Epistemic status: I have just skimmed through OpenAI's blogpost and paper, I do not fully understand the details.
From the blogpost
We built a neural theorem prover for Lean that learned to solve a variety of challenging high-school olympiad problems, including problems from the AMC12 and AIME competitions, as well as two problems adapted from the IMO.
[...]
The prover uses a language model to find proofs of formal statements. Each time we find a new proof, we use it as new training data, which improves the neural network and enables it to iteratively find solutions to harder and harder statements.
From the paper
We explore the use of expert iteration in the context of language modeling applied to formal mathematics. We show that at same compute budget, expert iteration, by which we mean proof search interleaved with learning, dramatically outperforms proof search only. We also observe that when applied to a collection of formal statements of sufficiently varied difficulty, expert iteration is capable of finding and solving a curriculum of increasingly difficult problems, without the need for associated ground-truth proofs. Finally, by applying this expert iteration to a manually curated set of problem statements, we achieve state-of-the-art on the miniF2F benchmark, automatically solving multiple challenging problems drawn from high school olympiads.
Method
- Uses the Lean formal environment instead of the Metamath used in GPT-f.
- Uses "decoder-only Transformers similar to GPT-3" with 774M trainable parameters
- Pre-trained "successively on GPT-3’s postprocessed version of CommonCrawl (for 300B tokens) and an updated version of WebMath (for 72B tokens)"
- "proof search interleaved with learning"
The two IMO-adapted problems
Problem 1: Suppose a, b, c are the sides of a triangle. Prove that a^2(b + c − a) + b^2(c + a − b) + c^2(a + b − c) ≤ 3abc.
Problem 2: For a, b, c reals, prove that (a^2 + ab + b^2)(b^2 + bc + c^2)(c^2 + ca + a^2) ≥ (ab+bc+ ca)^3.
Both solutions to those problems use "nlinarith" applied to the right arguments, which, as far as I understand, is a tactic from mathlib for solving nonlinear arithmetic problems by adding more assumptions to the context of the solver. (source)

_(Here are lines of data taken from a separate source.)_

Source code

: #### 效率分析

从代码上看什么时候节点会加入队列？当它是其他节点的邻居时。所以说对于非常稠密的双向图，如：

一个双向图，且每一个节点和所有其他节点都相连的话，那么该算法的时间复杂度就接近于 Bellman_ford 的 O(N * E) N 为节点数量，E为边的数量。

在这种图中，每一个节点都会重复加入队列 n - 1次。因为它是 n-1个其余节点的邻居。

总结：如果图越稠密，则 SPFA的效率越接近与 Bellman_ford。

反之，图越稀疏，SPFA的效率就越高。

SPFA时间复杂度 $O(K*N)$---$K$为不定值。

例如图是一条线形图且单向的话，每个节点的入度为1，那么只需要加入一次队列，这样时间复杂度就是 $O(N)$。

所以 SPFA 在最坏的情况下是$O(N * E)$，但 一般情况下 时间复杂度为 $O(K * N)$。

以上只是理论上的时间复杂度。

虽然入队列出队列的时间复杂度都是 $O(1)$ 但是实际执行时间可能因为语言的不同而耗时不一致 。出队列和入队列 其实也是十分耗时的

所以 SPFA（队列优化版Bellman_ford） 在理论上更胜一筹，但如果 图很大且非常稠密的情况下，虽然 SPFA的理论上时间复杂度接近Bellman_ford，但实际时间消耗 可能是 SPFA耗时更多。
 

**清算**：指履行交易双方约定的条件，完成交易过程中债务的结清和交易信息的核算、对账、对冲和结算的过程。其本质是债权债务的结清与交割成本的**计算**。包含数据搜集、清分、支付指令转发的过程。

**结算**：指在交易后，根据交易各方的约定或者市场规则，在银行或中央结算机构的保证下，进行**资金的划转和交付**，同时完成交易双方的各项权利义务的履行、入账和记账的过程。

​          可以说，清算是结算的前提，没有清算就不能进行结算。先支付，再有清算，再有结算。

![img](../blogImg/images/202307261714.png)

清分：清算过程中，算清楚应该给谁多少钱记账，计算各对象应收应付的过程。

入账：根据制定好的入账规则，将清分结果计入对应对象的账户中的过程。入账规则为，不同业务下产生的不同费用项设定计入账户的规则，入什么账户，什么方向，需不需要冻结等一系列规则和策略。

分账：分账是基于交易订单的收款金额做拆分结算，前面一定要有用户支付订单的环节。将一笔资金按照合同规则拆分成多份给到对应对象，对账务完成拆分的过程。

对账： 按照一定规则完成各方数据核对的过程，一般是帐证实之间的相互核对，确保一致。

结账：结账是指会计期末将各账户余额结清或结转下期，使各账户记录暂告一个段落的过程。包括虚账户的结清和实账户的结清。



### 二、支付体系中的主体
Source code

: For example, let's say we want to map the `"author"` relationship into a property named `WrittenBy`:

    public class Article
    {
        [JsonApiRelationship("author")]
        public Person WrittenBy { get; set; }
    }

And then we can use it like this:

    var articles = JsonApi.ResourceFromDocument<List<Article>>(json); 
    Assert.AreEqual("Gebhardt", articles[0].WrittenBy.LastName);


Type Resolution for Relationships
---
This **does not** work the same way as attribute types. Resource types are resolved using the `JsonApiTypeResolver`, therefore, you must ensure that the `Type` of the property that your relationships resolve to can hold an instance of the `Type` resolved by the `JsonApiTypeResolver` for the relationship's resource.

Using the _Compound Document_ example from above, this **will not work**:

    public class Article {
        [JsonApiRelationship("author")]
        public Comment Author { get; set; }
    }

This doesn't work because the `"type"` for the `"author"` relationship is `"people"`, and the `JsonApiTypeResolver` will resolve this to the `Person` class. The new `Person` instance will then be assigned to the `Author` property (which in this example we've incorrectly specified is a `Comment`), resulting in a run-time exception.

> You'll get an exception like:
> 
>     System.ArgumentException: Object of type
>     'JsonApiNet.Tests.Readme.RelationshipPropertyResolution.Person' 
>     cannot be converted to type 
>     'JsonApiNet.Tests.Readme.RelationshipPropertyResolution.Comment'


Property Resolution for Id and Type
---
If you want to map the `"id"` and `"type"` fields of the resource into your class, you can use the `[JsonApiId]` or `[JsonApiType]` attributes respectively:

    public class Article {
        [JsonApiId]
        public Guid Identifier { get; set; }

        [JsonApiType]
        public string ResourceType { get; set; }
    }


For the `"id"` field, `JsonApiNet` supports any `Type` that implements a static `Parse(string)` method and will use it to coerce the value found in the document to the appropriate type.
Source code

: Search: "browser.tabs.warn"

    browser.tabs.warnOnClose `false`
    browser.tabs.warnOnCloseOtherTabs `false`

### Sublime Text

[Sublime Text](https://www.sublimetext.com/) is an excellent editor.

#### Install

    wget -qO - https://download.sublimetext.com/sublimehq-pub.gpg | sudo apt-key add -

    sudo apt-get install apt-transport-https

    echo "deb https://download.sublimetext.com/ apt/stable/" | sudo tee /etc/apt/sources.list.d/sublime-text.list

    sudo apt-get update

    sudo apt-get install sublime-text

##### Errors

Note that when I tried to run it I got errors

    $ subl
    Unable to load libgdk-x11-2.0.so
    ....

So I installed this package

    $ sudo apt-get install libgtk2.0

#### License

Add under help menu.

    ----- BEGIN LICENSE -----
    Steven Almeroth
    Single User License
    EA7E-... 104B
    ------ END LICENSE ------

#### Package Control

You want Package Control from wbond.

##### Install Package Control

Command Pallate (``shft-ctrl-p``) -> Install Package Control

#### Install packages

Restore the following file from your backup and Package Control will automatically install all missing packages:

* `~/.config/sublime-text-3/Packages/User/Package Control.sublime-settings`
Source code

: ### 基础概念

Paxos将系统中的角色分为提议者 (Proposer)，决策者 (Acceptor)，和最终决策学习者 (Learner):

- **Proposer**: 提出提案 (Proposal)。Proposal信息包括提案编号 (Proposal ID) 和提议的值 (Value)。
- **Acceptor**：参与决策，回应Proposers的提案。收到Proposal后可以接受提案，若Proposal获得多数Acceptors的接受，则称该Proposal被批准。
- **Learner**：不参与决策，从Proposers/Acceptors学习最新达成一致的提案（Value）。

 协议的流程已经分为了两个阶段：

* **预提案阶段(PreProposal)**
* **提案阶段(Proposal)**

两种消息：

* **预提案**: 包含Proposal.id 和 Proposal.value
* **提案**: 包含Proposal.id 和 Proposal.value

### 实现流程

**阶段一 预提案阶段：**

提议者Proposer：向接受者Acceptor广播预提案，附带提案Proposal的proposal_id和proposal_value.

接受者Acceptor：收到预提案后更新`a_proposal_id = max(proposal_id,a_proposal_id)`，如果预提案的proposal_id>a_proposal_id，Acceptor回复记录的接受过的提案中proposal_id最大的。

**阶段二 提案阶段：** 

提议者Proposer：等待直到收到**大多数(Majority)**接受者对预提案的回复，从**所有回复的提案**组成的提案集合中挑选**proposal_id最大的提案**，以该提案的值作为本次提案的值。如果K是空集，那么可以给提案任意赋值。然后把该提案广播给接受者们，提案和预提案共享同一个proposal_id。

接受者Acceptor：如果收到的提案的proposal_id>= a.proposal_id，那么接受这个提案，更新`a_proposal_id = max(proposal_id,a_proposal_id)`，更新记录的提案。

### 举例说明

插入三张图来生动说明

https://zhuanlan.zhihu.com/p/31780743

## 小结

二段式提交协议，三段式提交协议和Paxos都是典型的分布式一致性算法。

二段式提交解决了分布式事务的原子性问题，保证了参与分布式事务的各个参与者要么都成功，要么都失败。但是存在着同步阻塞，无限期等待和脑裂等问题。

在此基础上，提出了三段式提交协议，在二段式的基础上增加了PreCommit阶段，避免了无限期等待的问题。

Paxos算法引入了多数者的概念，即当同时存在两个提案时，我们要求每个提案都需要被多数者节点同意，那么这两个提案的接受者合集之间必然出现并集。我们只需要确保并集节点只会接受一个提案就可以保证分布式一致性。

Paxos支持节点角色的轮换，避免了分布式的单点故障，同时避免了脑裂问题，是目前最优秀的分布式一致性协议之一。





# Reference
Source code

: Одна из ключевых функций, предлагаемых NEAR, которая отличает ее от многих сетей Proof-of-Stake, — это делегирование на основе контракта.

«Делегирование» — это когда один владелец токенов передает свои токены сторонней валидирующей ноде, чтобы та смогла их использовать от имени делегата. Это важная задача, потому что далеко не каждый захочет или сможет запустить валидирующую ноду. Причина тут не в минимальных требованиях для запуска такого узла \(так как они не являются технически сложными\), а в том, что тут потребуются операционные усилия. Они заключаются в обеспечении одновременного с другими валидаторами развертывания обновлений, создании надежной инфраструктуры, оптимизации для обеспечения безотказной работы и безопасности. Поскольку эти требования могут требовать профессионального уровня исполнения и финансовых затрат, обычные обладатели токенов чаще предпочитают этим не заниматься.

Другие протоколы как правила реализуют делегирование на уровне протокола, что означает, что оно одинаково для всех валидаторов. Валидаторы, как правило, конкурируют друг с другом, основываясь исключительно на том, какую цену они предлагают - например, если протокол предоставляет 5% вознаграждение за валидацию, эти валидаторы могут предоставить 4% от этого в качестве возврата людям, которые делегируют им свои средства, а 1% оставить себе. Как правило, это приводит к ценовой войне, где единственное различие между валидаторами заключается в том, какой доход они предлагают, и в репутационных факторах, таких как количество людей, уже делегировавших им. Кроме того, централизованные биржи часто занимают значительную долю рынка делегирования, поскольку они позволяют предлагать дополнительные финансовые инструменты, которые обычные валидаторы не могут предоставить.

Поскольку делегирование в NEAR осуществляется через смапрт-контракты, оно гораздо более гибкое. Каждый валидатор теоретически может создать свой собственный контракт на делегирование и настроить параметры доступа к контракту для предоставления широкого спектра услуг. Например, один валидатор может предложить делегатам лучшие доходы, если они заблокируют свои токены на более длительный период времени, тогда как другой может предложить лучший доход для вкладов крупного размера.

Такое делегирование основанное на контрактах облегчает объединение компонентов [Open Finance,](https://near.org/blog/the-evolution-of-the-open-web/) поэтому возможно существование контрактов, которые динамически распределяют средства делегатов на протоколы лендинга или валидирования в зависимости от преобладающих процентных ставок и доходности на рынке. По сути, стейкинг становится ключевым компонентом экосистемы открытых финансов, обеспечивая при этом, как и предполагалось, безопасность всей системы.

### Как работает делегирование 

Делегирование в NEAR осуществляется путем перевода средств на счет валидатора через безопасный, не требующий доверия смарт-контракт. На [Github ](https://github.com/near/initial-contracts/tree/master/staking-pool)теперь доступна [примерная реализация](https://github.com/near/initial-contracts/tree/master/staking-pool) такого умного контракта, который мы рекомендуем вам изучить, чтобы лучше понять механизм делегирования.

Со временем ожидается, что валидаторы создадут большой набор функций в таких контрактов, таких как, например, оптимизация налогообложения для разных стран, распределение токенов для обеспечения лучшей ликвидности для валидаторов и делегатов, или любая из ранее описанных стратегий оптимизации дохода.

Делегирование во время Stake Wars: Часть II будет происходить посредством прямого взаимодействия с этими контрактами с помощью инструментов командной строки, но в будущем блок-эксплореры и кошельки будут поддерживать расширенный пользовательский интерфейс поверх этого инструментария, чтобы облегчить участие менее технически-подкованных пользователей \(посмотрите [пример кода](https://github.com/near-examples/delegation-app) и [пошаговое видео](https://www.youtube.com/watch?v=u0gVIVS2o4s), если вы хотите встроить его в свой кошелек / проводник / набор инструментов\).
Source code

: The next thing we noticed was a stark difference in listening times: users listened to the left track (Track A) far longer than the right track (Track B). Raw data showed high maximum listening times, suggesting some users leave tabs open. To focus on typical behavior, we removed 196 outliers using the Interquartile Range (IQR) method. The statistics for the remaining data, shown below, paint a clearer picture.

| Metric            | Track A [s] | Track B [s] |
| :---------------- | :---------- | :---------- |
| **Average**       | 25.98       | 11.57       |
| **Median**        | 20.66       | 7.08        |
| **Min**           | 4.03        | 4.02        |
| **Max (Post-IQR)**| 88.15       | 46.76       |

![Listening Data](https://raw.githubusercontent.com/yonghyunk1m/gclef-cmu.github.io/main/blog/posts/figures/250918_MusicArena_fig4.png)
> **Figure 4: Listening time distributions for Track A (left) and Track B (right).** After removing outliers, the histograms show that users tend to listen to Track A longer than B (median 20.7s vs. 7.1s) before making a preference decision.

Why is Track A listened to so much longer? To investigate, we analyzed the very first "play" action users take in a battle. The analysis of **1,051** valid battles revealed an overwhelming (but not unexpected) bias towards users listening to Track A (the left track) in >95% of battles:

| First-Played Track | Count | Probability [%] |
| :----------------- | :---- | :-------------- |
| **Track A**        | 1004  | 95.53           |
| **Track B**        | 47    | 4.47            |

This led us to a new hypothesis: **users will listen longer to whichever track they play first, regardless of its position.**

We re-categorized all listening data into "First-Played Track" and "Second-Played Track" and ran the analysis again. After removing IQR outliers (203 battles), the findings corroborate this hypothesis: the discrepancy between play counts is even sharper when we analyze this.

The right arguments for the first problem are said in the blogpost to come (informally) from Schur's inequality, which gives
nlinarith [sq_nonneg (b - a),
sq_nonneg (c - b),
sq_nonneg (c - a)]
The second problem is solved by applying the Cauchy-Schwarz multiple times, then using some inequality it "invented", and ends up with the same nlinarith expression above.
Related bets and forecasts
- On Metaculus, the question AI Wins IMO Gold Medal has for community Prediction Dec 26, 2032 and Metaculus Prediction (different weighting) Apr 3, 2035.
- In the comments of Yudkowsky and Christiano discuss takeoff speeds, Christiano ends up with a 8% chance of "For the 2022, 2023, 2024, or 2025 IMO an AI built before the IMO is able to [get gold]" (see also this comment).
Writing AIs is not running them. Proving what they would do is, but we need not have the math engine design an AI and prove it safe. We need it to babble about agent foundations in the same way that it would presumably be inspiring to hear Ramanujan talk in his sleep.
The math engine I'm looking for would be able to intuit not only a lemma that helps prove a theorem, but a conjecture, which is just a lemma when you don't know the theorem. Or a definition, which is to a conjecture as sets are to truth values. A human who has proven many theorems sometimes becomes able to write them in turn, why should language models be any different?
I can sense some math we need: An AI is more interpretable if the task of interpreting it can be decomposed into interpreting its parts, we want the assembly of descriptions to be associative, an AI design tolerates more mistakes if its behavior is more continuous in its parts than a maximizer's in its utility function. Category Theory formalizes such intuitions, and even a tool that rewrites all our math in its terms would help a lot, let alone one that invents a math language even better at CTs job of the short sentences being the useful ones.